**Request**
Format every line of the records below as a numbered list, omitting any blank lines.

====== Source data ======

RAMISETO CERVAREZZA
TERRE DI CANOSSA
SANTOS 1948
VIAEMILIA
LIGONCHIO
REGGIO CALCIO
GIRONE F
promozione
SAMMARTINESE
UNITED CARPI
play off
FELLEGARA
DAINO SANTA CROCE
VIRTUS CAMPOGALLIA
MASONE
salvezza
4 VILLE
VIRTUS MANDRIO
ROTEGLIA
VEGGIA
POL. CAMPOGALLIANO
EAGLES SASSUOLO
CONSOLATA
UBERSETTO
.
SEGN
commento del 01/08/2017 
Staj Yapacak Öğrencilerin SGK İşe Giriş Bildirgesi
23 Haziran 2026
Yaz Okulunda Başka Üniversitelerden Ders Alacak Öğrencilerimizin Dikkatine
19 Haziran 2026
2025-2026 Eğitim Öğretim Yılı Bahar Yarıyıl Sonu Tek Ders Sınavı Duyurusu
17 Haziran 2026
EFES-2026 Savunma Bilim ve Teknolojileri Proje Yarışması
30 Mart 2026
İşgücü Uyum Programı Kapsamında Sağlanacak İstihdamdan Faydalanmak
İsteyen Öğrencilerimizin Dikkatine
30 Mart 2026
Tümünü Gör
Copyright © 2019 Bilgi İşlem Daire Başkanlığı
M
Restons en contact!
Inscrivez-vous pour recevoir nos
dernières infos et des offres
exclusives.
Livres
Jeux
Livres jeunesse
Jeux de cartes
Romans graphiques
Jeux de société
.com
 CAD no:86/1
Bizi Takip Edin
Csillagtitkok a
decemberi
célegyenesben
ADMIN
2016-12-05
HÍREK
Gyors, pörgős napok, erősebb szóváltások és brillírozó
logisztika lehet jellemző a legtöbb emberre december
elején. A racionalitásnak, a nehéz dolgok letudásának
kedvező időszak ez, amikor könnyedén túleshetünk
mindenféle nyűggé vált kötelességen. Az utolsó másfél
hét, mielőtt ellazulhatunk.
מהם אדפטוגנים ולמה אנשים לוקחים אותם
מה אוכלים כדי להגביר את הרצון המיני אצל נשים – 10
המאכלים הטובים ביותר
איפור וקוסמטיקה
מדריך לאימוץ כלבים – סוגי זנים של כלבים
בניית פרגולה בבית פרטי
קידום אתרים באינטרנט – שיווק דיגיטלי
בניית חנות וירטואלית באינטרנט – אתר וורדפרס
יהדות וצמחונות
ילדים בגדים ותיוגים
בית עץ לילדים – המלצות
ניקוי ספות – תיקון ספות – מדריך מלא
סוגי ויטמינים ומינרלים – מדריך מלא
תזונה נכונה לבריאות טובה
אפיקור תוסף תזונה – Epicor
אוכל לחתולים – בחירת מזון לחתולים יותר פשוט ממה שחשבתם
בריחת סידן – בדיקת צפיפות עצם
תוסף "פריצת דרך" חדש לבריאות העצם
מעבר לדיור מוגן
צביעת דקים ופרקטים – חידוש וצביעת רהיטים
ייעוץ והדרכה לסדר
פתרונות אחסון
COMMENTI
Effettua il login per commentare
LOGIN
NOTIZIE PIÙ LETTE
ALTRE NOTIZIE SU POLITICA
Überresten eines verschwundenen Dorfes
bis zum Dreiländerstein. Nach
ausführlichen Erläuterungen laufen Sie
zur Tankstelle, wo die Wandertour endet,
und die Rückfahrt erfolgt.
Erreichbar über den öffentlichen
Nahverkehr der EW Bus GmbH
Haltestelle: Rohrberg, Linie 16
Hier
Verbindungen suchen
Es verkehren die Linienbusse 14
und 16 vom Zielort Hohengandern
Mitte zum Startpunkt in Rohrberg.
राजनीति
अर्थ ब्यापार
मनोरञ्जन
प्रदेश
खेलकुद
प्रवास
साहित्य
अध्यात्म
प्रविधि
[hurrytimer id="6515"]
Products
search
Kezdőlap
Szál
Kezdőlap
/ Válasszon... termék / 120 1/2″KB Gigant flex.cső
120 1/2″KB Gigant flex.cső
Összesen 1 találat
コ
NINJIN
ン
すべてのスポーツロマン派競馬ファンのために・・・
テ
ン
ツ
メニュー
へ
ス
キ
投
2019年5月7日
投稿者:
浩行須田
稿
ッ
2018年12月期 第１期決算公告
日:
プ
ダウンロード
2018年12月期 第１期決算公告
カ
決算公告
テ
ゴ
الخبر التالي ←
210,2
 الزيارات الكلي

======

**Response to the task**
1. RAMISETO CERVAREZZA
2. TERRE DI CANOSSA
3. SANTOS 1948
4. VIAEMILIA
5. LIGONCHIO
6. REGGIO CALCIO
7. GIRONE F
8. promozione
9. SAMMARTINESE
10. UNITED CARPI
11. play off
12. FELLEGARA
13. DAINO SANTA CROCE
14. VIRTUS CAMPOGALLIA
15. MASONE
16. salvezza
17. 4 VILLE
18. VIRTUS MANDRIO
19. ROTEGLIA
20. VEGGIA
21. POL. CAMPOGALLIANO
22. EAGLES SASSUOLO
23. CONSOLATA
24. UBERSETTO
25. .
26. SEGN
27. commento del 01/08/2017 
28. Staj Yapacak Öğrencilerin SGK İşe Giriş Bildirgesi
29. 23 Haziran 2026
30. Yaz Okulunda Başka Üniversitelerden Ders Alacak Öğrencilerimizin Dikkatine
31. 19 Haziran 2026
32. 2025-2026 Eğitim Öğretim Yılı Bahar Yarıyıl Sonu Tek Ders Sınavı Duyurusu
33. 17 Haziran 2026
34. EFES-2026 Savunma Bilim ve Teknolojileri Proje Yarışması
35. 30 Mart 2026
36. İşgücü Uyum Programı Kapsamında Sağlanacak İstihdamdan Faydalanmak
37. İsteyen Öğrencilerimizin Dikkatine
38. 30 Mart 2026
39. Tümünü Gör
40. Copyright © 2019 Bilgi İşlem Daire Başkanlığı
41. M
42. Restons en contact!
43. Inscrivez-vous pour recevoir nos
44. dernières infos et des offres
45. exclusives.
46. Livres
47. Jeux
48. Livres jeunesse
49. Jeux de cartes
50. Romans graphiques
51. Jeux de société
52. .com
53.  CAD no:86/1
54. Bizi Takip Edin
55. Csillagtitkok a
56. decemberi
57. célegyenesben
58. ADMIN
59. 2016-12-05
60. HÍREK
61. Gyors, pörgős napok, erősebb szóváltások és brillírozó
62. logisztika lehet jellemző a legtöbb emberre december
63. elején. A racionalitásnak, a nehéz dolgok letudásának
64. kedvező időszak ez, amikor könnyedén túleshetünk
65. mindenféle nyűggé vált kötelességen. Az utolsó másfél
66. hét, mielőtt ellazulhatunk.
67. מהם אדפטוגנים ולמה אנשים לוקחים אותם
68. מה אוכלים כדי להגביר את הרצון המיני אצל נשים – 10
69. המאכלים הטובים ביותר
70. איפור וקוסמטיקה
71. מדריך לאימוץ כלבים – סוגי זנים של כלבים
72. בניית פרגולה בבית פרטי
73. קידום אתרים באינטרנט – שיווק דיגיטלי
74. בניית חנות וירטואלית באינטרנט – אתר וורדפרס
75. יהדות וצמחונות
76. ילדים בגדים ותיוגים
77. בית עץ לילדים – המלצות
78. ניקוי ספות – תיקון ספות – מדריך מלא
79. סוגי ויטמינים ומינרלים – מדריך מלא
80. תזונה נכונה לבריאות טובה
81. אפיקור תוסף תזונה – Epicor
82. אוכל לחתולים – בחירת מזון לחתולים יותר פשוט ממה שחשבתם
83. בריחת סידן – בדיקת צפיפות עצם
84. תוסף "פריצת דרך" חדש לבריאות העצם
85. מעבר לדיור מוגן
86. צביעת דקים ופרקטים – חידוש וצביעת רהיטים
87. ייעוץ והדרכה לסדר
88. פתרונות אחסון
89. COMMENTI
90. Effettua il login per commentare
91. LOGIN
92. NOTIZIE PIÙ LETTE
93. ALTRE NOTIZIE SU POLITICA
94. Überresten eines verschwundenen Dorfes
95. bis zum Dreiländerstein. Nach
96. ausführlichen Erläuterungen laufen Sie
97. zur Tankstelle, wo die Wandertour endet,
98. und die Rückfahrt erfolgt.
99. Erreichbar über den öffentlichen
100. Nahverkehr der EW Bus GmbH
101. Haltestelle: Rohrberg, Linie 16
102. Hier
103. Verbindungen suchen
104. Es verkehren die Linienbusse 14
105. und 16 vom Zielort Hohengandern
106. Mitte zum Startpunkt in Rohrberg.
107. राजनीति
108. अर्थ ब्यापार
109. मनोरञ्जन
110. प्रदेश
111. खेलकुद
112. प्रवास
113. साहित्य
114. अध्यात्म
115. प्रविधि
116. [hurrytimer id="6515"]
117. Products
118. search
119. Kezdőlap
120. Szál
121. Kezdőlap
122. / Válasszon... termék / 120 1/2″KB Gigant flex.cső
123. 120 1/2″KB Gigant flex.cső
124. Összesen 1 találat
125. コ
126. NINJIN
127. ン
128. すべてのスポーツロマン派競馬ファンのために・・・
129. テ
130. ン
131. ツ
132. メニュー
133. へ
134. ス
135. キ
136. 投
137. 2019年5月7日
138. 投稿者:
139. 浩行須田
140. 稿
141. ッ
142. 2018年12月期 第１期決算公告
143. 日:
144. プ
145. ダウンロード
146. 2018年12月期 第１期決算公告
147. カ
148. 決算公告
149. テ
150. ゴ
151. الخبر التالي ←
152. 210,2
153.  الزيارات الكلي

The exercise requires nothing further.